The greatly talented storyteller Lena Dunham made a triumphant splash in 2010 at the age of 24 as the writer-director-star of the film festival darling “Tiny Furniture,” followed by the wildly successful “Girls.” The groundbreaking series had a six-year run on HBO from 2012-2017 and turned Dunham into a household name who seemed to be involved in one controversy or another every few months through the 2010s.
Dunham continues to be a prolific writer, producer and actor, so it comes as something of a surprise to realize “Sharp Stick” is her first feature film in 12 years.
Unfortunately, though we’re reminded of Dunham’s gift for crackerjack dialogue and her considerable talents for creating memorable visuals out of even the most mundane of settings, e.g., a laundry room or the steps outside a semi-shabby apartment complex, “Sharp Stick” is a rather sour and troublesome film—a strange hybrid that sometimes plays like a Fractured Fairy Tale and is populated by razor-thin characters who behave in an inconsistent manner and exist in a world that alternates between gritty reality and some kind of bizarro alternative world where things just don’t add up.
The first signs of inconsistency in “Sharp Stick” come early and often, as we witness the home lives of Marilyn (Jennifer Jason Leigh), a former wannabe starlet who has been married five times and now manages a small Los Angeles apartment building and spends most of her waking days getting inebriated in one form or another, and her two daughters.

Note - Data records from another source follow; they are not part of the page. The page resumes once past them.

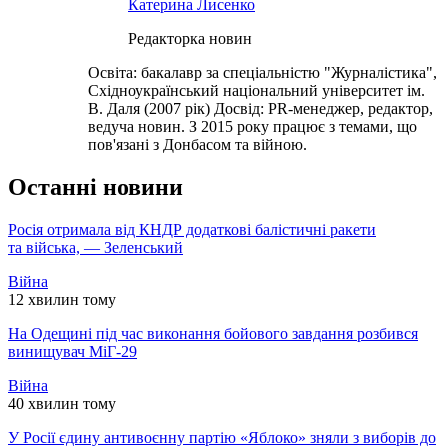
Катерина Лисенко
Редакторка новин
Освіта: бакалавр за спеціальністю "Журналістика",
Східноукраїнський національний університет ім.
В. Даля (2007 рік) Досвід: PR-менеджер, редактор,
ведуча новин. З 2015 року працює з темами, що
пов'язані з Донбасом та війною.
Останні новини
Росія отримала від КНДР додаткові балістичні ракети
та війська, — Зеленський
Війна
12 хвилин тому
На Одещині під час виконання бойового завдання розбився
винищувач МіГ-29
Війна
40 хвилин тому
У Росії єдину антивоєнну партію «Яблоко» зняли з виборів до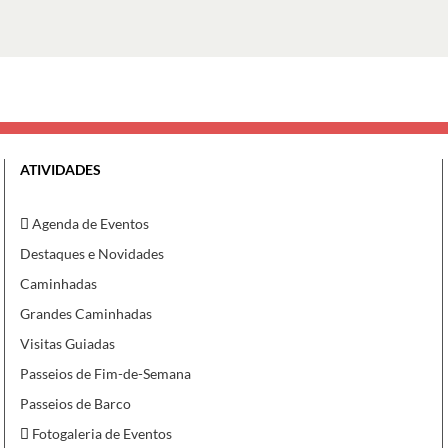
ATIVIDADES
Agenda de Eventos
Destaques e Novidades
Caminhadas
Grandes Caminhadas
Visitas Guiadas
Passeios de Fim-de-Semana
Passeios de Barco
Fotogaleria de Eventos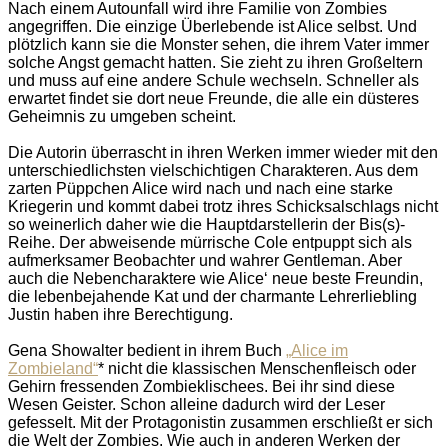
Nach einem Autounfall wird ihre Familie von Zombies
angegriffen. Die einzige Überlebende ist Alice selbst. Und
plötzlich kann sie die Monster sehen, die ihrem Vater immer
solche Angst gemacht hatten. Sie zieht zu ihren Großeltern
und muss auf eine andere Schule wechseln. Schneller als
erwartet findet sie dort neue Freunde, die alle ein düsteres
Geheimnis zu umgeben scheint.
Die Autorin überrascht in ihren Werken immer wieder mit den
unterschiedlichsten vielschichtigen Charakteren. Aus dem
zarten Püppchen Alice wird nach und nach eine starke
Kriegerin und kommt dabei trotz ihres Schicksalschlags nicht
so weinerlich daher wie die Hauptdarstellerin der Bis(s)-
Reihe. Der abweisende mürrische Cole entpuppt sich als
aufmerksamer Beobachter und wahrer Gentleman. Aber
auch die Nebencharaktere wie Alice‘ neue beste Freundin,
die lebenbejahende Kat und der charmante Lehrerliebling
Justin haben ihre Berechtigung.
Gena Showalter bedient in ihrem Buch
„Alice im
Zombieland“
* nicht die klassischen Menschenfleisch oder
Gehirn fressenden Zombieklischees. Bei ihr sind diese
Wesen Geister. Schon alleine dadurch wird der Leser
gefesselt. Mit der Protagonistin zusammen erschließt er sich
die Welt der Zombies. Wie auch in anderen Werken der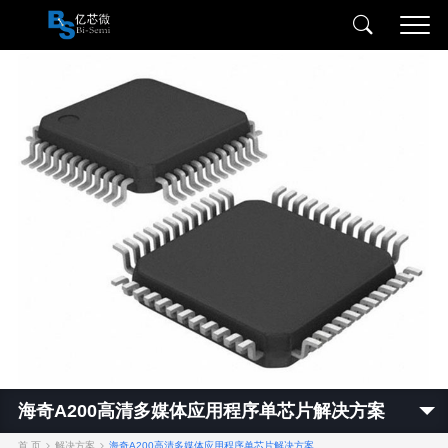
海奇A200高清多媒体应用程序单芯片解决方案
首 页
解决方案
海奇A200高清多媒体应用程序单芯片解决方案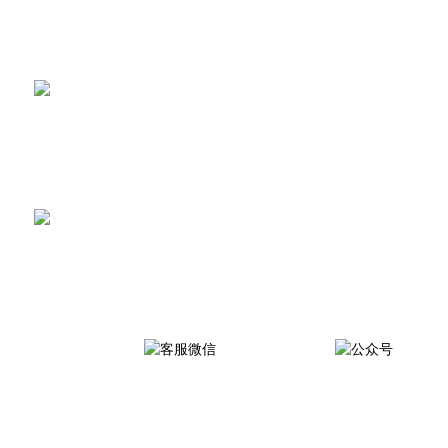
土壤腐蚀测定仪
土壤采样设备
服务热线：
销售一部：19953345289
销售二部：18053601282
地址：
山东省潍坊市高新区金马路1号欧龙科技园
客服微信
微信公众号
特别声明：本站部分内容来自网络，如有侵权嫌疑，请作者本人直接联系
管理员立即删除本站相关内容。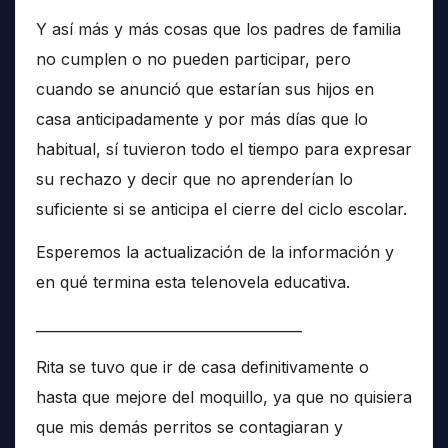
Y así más y más cosas que los padres de familia
no cumplen o no pueden participar, pero
cuando se anunció que estarían sus hijos en
casa anticipadamente y por más días que lo
habitual, sí tuvieron todo el tiempo para expresar
su rechazo y decir que no aprenderían lo
suficiente si se anticipa el cierre del ciclo escolar.
Esperemos la actualización de la información y
en qué termina esta telenovela educativa.
______________________________________
Rita se tuvo que ir de casa definitivamente o
hasta que mejore del moquillo, ya que no quisiera
que mis demás perritos se contagiaran y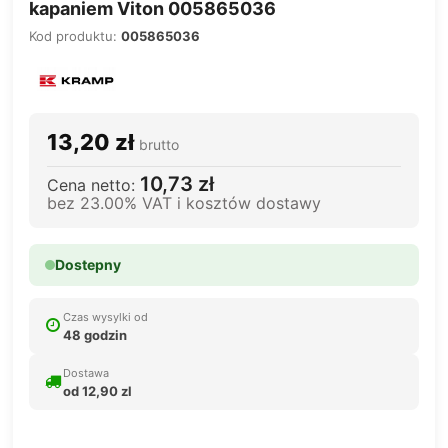
kapaniem Viton 005865036
Kod produktu:
005865036
13,20 zł
brutto
10,73 zł
Cena netto:
bez 23.00% VAT i kosztów dostawy
Dostepny
Czas wysylki od
48 godzin
Dostawa
od 12,90 zl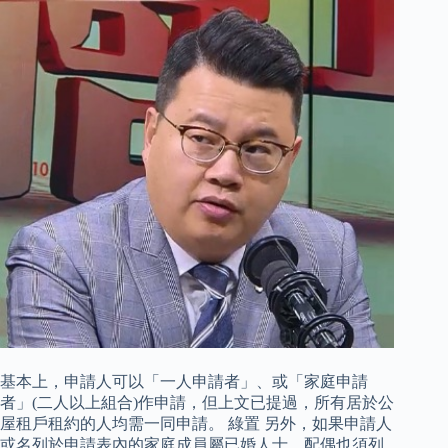
基本上，申請人可以「一人申請者」、或「家庭申請
者」(二人以上組合)作申請，但上文已提過，所有居於公
屋租戶租約的人均需一同申請。 綠置 另外，如果申請人
或名列於申請表內的家庭成員屬已婚人士，配偶也須列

Treina (Taylour Paige), who was adopted, says she’s been crushing on boys since she was born and is trying to make a living as a social media influencer whose main skill is posing for provocative photos and videos. Sarah Jo (Kristine Froseth) is 26 but dresses as if she’s an Amish pre-teen and has the emotional and intellectual maturity of someone half her age. (The Sarah Jo character is so naïve and socially different she could be on the spectrum, leading to a controversy at Sundance that prompted Dunham and the filmmaking team to issue a statement saying, “Nothing about Sarah Jo was coded to suggest or convey neurodivergence.”)
We learn Sarah Jo was traumatized physically and psychologically after an emergency hysterectomy when she was a teenager—but that still doesn’t explain why she’s no incredibly unsophisticated in matters of sex and relationships, seeing as how her mother and her sister speak in such frank and explicit terms. This woman has to be informed there’s something called porn on the Internet; at one point she Googles, “Two people having sex together,” and is shocked (and excited) by what comes up.
Sarah Jo works as a special-needs caregiver to a boy named Zach (Liam Michel Saux), in a spacious and lovely home where Zach’s mother, Heather (Dunham), a successful real estate broker who is weeks away from giving birth, is forever feeling harried and overwhelmed as she rushes out the door to her next appointment, while Zach’s dad, Josh (Jon Bernthal), is the cool, stay-at-home dad who sports the tousled hair and wardrobe (sweats and hoodies) of a guy who never grew up.
Out of nowhere, Sarah Jo decides it’s time to lose her virginity, and seeing as how Josh is right there and seems to be the only man she actually knows, she announces her intentions to Josh, who says all the right things for about 90 seconds before they’re going at it.
For a time, “Sharp Stick” plays like some kind of 1990s forbidden-fruit affair movie, with Sarah Jo and Josh engaging in a furious, voracious, all-consuming love affair. When they’re found out, Sarah Jo discovers Josh is a serial philanderer who never planned to follow through on his promises to leave Heather, and the film undergoes a change in gears so sudden and harsh you might experience whiplash.
While her supposedly worldly mother and sister remain oblivious to just about everything going on in Sarah Jo’s life, Sarah Jo creates an A-to-Z checklist of sexual acts (none of which can be spelled out here) and arranges to hook up with a steady stream of strangers she meets on the Internet. In the process, she becomes enamored to the point of obsession with a New Age porn star named Vance Leroy (Scott Speedman), whom she views as some kind of Sexual Savior.
Where is this all going, and what does it all mean? Every main character in “Sharp Stick” is hopelessly lost on one level or another, but nobody really grows or reaches any kind of self-actualization. Sarah Jo’s so-called sexual awakening seems desperate, self-destructive and dangerous, and the attempt to tack something resembling a happy ending onto her journey feels forced and implausible.
Perhaps we’re supposed to feel Sarah Jo has become empowered, but we’re left feeling she needs help now more than ever and isn’t likely to get it.